A/N: DUDE. Annie better be in season 6 and we better get some Bennie action. OR I WILL CRY. Or rather, Jack will cry.

Summary: You're the bravest person I know, Ben Linus.

Bravery.

She was small. Frail and freckled, brown hair hanging down just past her shoulders. She gave him the candy bar. And he knew he was her's forever. That their fingers and destinies were curled together forever. That wasn't how he saw it just then, but he could feel it, could feel that steady grip her future had on his. And he liked it.

Her name was Annie. Annie and Apollo bars sneaking into his dreams at night, dreams that normally were usually riddled with haunting images of his mother, his father's booming voice, rabbits that didn't wake up when he called them. His fingers unwrapped the candy bar. And let her see a bit of his heart.

He was young then, he arms and legs a long tangled mess of youth and awkwardness, mixed with her smile and butterscotch laugh. It was enough to make him smile himself. To talk just a bit, even only to her. She understood his silence. Where others pointed to it as a weakness, she saw it as one sees a birthmark. Something unique. She would do the talking and every once in a while, he'd say something. She wouldn't act surprised, just take his voice in and smile.

When she was gone, he found his silence filled in the gaps she left and made them deeper, so he didn't think about that. He worked instead. Made his plans. Plans with Richard. With the Hostiles. There were things to be done. And if he could find the bravery to do them, then it might make up for losing her. For never seeing her again. She had left the island in exile with her family and he would never see her again.

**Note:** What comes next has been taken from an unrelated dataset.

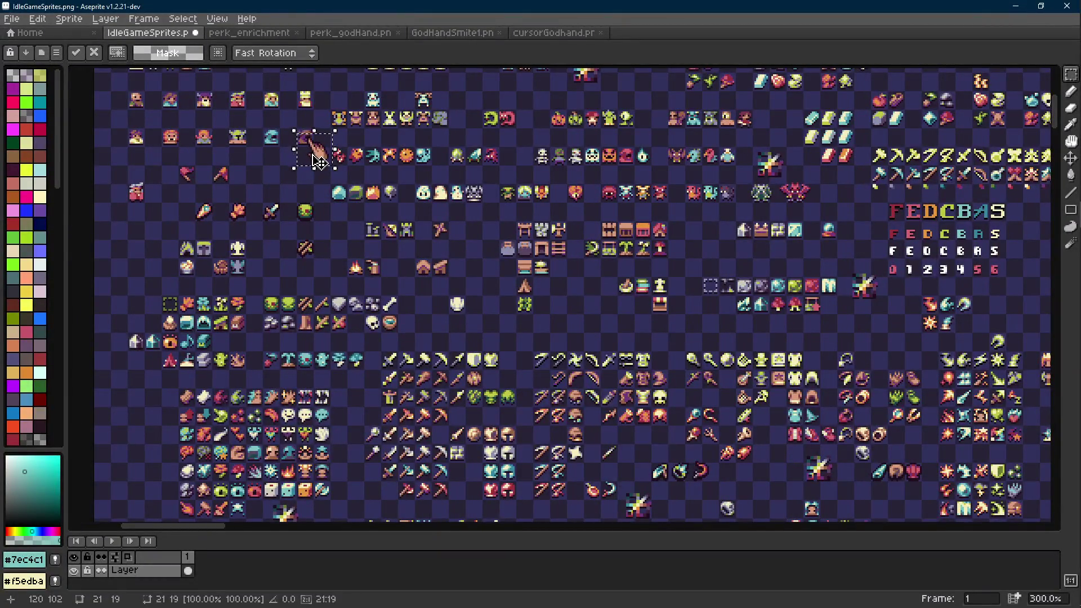
key(Return)
Look over the cursorGodhand and GodHandSmite1 sprites, then minimize Aseprite back to Godot.
scroll(319, 161, right, 10)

Slowly he slid chocolate in his mouth and looked at the doll in his hand, feeling her lips over his, soft and cool against his hot bruised skin. The blood on his mouth didn't seem to bother her. She'd whispered and cooed over him when he'd arrived on her doorstep, bleeding and sobbing. Roger had done a number on him. Her parents were working. She led him into the kitchen, their sixteen year old bodies keenly aware of the way the sweat on his skin and how it pressed against her.

"You're the bravest person I know, Ben Linus."

"No, I'm not. You just don't know enough people." She giggled and wiped alcohol over his cuts. He hissed and she chided him for being a child. They remained silent. Still aware of their skin. Of the blood. She set the bottle down.

"I'm going to do something, and you're going to have to trust me. Can you do that?"

"Of course," he said, his voice shaking and giving away his anxiety. What was it she would do? He was afraid. Afraid of contact and touching and her. Afraid of her because she had become beautiful and desired and he wore wire framed glasses and shook like a leaf in front of his classmates.

"Close your eyes," she whispered. He felt her breath on his skin. Their foreheads touched. He heard the smile in her voice.

"I love you, Benjamin. I really do." And then she leaned forward.

Their lips met gently. Instinctively, he opened his own and allowed her to lead, mostly because he was still afraid. Her breath was shaky and he heard a small whimper behind her throat. She was scared, too. But she was better at hiding it. She was on her knees and so was he. Her hands were behind his neck and they were hungrily meeting and breathing. Nothing had ever felt like this before. Nothing.

They parted and laughed quietly.

"I love you...too much," she said. "And I don't think-" He shushed her and kissed her again.

"I'm not good at saying it," he murmured. "But I can try."

"Take your time..."

"As long as you'll wait."

"We have all our lives."

And thirty years later, when he thought about that, he would cry to himself. Because she had lied to him without ever knowing it.